Saturday, August 31, 2013

Nantes-Brest Canal

I never tire of the Nantes-Brest canal, despite writing two books about it and doing many talks, walks on the subject. My favourite part is the Aulne in Finistere, where I walked this morning. Hope one day I'll find the time to write a little guide Along the Aulne, because it is one of the loveliest rivers in Brittany.

Monday, August 26, 2013

Festival Fisel

At the Festival Fisel in Rostrenen yesterday to hear some music but mainly to see the dance competitions, underway after a long delay which the packed hall didn't even seem to notice. The danse fisel, product of this area, is one of many variations of the gavotte. The children's event was impressive partly for the incredibly crisp clean movement of the boys' back-flicks and their timing, but most of all for the assured future of Breton dancing into another generation.

Wednesday, August 21, 2013

Day off

Went to Douarnenez for a relaxing day off. Still too warm for comfort, but we had a good meal on a shady terrace at La Trinquette, my usual lunch spot overlooking the fishing port (in photo). I had a scallop, bacon and tomato kebab with saffron sauce and my companion a fillet of lieu jaune in shellfish sauce, both followed by chocolate fondants. Then we walked right along the Plomarc'h in glorious greenery to see the extensive remains of a Roman garum (fish sauce) factory above the water. Next stop the famous Boat Museum hoping to see the exhibition of the Viking ship excavated on the Ile de Groix (a recent visit). Unfortunately another hot dog issue, so I had to stay outside with Tex in a shady spot, but was delighted to find bargain of the year in the shop: 100 prints by Mathurin Méheut, my favourite Breton artist, for 13.50 euros. As each one can be torn out and framed, this is fantastic value and a very satisfactory souvenir of a lovely day when for once I had nothing to do but enjoy ...

Saturday, August 17, 2013


No, not the football team I supported so fervently in my youth, but the real thing. I'm writing about wolves in the final section of my chapter on the Monts d'Arrée and made yet another visit to the Musée du Loup at Cloitre-St-Thégonnec this week. I do their book fair every year and an occasional walk from the village, so it's familiar territory.
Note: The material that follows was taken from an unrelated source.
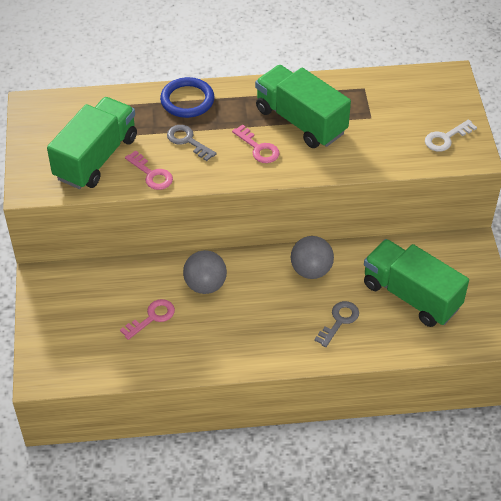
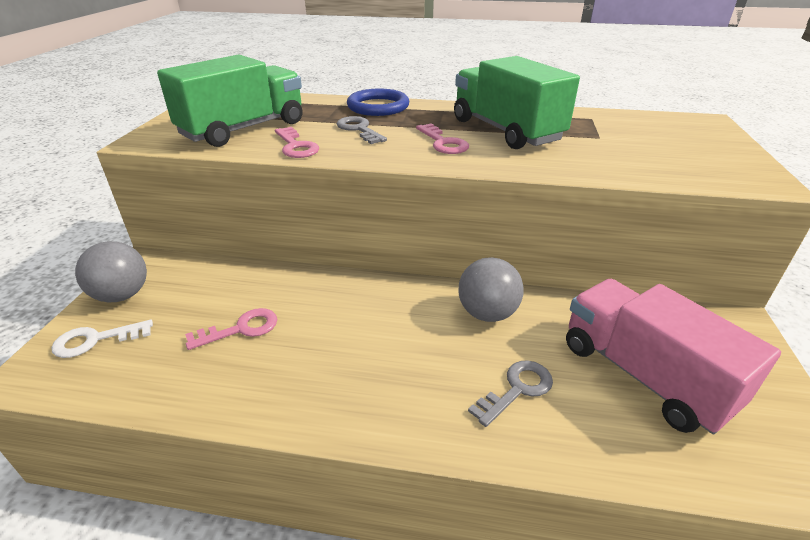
camera: 15 degrees right, 15 degrees down
(205, 285) = (334, 304): grey ball -> grey ball (122, 295)
(411, 296) = (643, 375): green truck -> pink truck
(446, 138) = (712, 162): white key -> white key (95, 340)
This time we walked in blazing sun right up onto the Landes de Cragou, a typical terrain of the Monts d'Arrée's distinctive landscape.
An unpleasing irony is that the wolf museum does not allow dogs in, so it was a fleeting look on a very hot afternoon. I just wanted to get a bit of the atmosphere of the days when wolves were common in Brittany and look again at some examples of the oral tradition. It was ill-advised to call a wolf a wolf in those days: Yann and Willy were apparently preferable modes of address. Hard to imagine the circumstances - it makes me think of Ogen Nash:  If called by a panther, don't anther.

Go away in the name of St Hervé if you are a wolf,
In the name of God if you are Satan.

Tuesday, August 13, 2013

Day out in Pays Bigouden

Pleased to take my friend Jeanne out for her birthday on a leisurely trip around Pays Bigouden. First we visited the Menhir of the Rights of Man, named after a ship wrecked here in the 18th century, with a commemorative inscription put up by Major Pippon from Jersey who was one of the survivors. Lunch at Pors Poulhan consisted of moules frites (J) and delicious fresh sardines (W), followed by a strange yet ultimately yummy concoction of chocolate and salted caramel. Time for a stroll along the coast at Penhors and a paddle for me and the dog. Beautiful day, all well with the world.

Friday, August 02, 2013

Quiet time

As I seem to be the only person on the planet who does not like hot weather, I'm having a few weeks at home with no trips away until September. This fits in with work, as I'm now on the chapter Moor, which is mainly about my own area - the Monts d'Arrée. Today I visited the Maison du Recteur at Loqueffret for some research about the rag-and-bone trade that characterised certain communities for centuries. Next door is one of the very few churches in Brittany dedicated to a female saint - Jenovefa in this case, sister of Saint Edern who has his church at nearby Lannedern.
Lots of interesting and varied work outside the book lately, with a fun interview with my friends from Spotlight Radio (who are very good at editing, and needed to on this occasion as I forgot the thing I most wanted to say about Morlaix and had to stick it on at the end). I've written an article for the Brittany Ferries magazine winter edition, started a leaflet for a local commune and finished my commissioned Nantes piece. Wish I'd taken the time to write the Nantes section for my book at the same time, but it will have to wait its turn.
This week I did a tour of Quimper for visiting Canadian academic Chris Andersen and his wife Nish. That was a very interesting encounter as Chris is working on a project about nationalism and identity involving Brittany. We had a stroll round the town and then  (yet another) delicious lunch at Chez Max.
Other than that, I've been to a couple of festivals, including jazz at Chateauneuf-du-Faou in pouring rain, and walked a lot. Despite how this may sound, there have still been many hours at my desk writing, with Barzaz playing in the background.